Back in the 2000s, I remember visiting Genki Sushi, the first kaiten-zushi (restaurants that use conveyor belts to serve sushi and other offerings) in Singapore. It subsequently exited the market and returned a few years ago.
Judging by recent developments, the conveyor belt sushi is making a resurgence, with Sushiro — the largest kaiten sushi restaurant chain in Japan — joining the foray alongside other chains like Sushi Express, Sakae Sushi, Nihon Mura Express and its compatriot Chojiro from Osaka that also made its debut here last year.
An assortment of sushi from Sushiro (Photo from: Sushiro)
Sushiro debuted in Southeast Asia a few months ago with an outlet at Tiong Bahru Plaza in Singapore. The subsequent long queues had been a deterrent for me to patronise it, so I was delighted to accept a media tasting at its 124-seater second outlet at Level 3 of Isetan Scotts in Orchard Road.
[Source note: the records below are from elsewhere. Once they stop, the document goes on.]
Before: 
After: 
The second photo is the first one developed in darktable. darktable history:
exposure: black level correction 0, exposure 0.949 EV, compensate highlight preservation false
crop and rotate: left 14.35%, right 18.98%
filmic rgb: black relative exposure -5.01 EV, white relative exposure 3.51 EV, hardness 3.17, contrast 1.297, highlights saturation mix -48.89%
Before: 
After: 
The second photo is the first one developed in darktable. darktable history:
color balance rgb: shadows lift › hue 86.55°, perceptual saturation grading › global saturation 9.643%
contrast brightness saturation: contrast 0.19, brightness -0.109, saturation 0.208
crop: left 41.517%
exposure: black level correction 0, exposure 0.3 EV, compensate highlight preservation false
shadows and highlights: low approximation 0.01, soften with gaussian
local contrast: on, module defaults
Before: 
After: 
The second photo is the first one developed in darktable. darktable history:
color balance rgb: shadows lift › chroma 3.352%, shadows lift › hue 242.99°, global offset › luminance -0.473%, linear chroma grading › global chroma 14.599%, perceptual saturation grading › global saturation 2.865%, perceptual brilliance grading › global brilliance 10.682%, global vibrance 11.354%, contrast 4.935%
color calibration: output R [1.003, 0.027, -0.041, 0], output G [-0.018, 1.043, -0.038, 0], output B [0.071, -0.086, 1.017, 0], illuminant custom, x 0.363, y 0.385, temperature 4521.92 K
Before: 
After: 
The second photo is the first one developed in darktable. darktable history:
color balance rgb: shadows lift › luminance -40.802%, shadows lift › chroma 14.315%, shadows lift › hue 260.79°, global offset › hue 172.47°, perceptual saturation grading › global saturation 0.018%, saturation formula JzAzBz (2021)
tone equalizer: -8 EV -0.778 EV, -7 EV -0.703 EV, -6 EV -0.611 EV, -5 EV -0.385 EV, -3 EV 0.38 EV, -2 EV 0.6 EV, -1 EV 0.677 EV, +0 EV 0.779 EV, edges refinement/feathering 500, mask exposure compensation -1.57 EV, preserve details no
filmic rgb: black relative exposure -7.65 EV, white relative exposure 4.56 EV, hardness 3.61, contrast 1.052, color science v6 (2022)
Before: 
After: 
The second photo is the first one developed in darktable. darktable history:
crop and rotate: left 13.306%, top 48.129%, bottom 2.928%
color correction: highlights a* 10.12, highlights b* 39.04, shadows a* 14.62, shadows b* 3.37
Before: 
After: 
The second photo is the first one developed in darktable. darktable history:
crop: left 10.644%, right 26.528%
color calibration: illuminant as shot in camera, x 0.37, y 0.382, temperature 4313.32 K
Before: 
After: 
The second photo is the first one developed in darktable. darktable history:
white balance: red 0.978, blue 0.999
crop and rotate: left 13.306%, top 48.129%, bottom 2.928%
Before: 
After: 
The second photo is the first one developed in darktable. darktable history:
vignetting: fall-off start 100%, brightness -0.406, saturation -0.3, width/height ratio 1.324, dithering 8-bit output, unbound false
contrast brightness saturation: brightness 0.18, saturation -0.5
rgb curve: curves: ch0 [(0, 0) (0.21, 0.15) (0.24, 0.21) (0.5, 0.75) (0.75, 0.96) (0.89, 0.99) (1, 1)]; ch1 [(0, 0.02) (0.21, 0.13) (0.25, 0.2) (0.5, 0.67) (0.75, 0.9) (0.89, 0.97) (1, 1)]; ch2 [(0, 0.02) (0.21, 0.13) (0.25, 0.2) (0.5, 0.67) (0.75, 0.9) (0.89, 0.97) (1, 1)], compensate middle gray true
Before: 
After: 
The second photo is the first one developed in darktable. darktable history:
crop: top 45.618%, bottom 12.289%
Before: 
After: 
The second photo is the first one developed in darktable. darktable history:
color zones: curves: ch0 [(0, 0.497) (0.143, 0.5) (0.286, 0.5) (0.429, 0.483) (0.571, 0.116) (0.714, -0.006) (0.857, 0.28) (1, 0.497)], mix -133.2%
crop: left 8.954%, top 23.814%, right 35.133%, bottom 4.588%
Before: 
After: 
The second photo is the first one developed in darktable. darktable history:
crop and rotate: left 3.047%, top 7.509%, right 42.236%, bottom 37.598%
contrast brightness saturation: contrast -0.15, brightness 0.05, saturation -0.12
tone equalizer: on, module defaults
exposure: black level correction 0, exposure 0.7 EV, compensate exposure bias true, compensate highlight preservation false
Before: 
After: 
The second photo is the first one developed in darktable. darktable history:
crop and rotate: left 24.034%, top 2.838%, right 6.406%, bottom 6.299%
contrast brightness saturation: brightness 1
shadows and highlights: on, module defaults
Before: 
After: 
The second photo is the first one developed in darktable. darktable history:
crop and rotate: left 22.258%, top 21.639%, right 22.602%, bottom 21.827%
Interior of Sushiro at Isetan Scotts
Sushiro comes with impressive credentials: founded over 30 years ago, in 1984 to be exact, its network spans more than 530 outlets globally and serves over 150 million customers every year. A signature feature is its two-tiered system conveyor belts that deliver side orders as well as both rotating and à la carte sushi placed via a touch-panel ordering system. To ensure optimal freshness, each plate is electronically tagged to allow the restaurant to monitor, remove and discard unclaimed dishes after they have travelled 350m on the belt.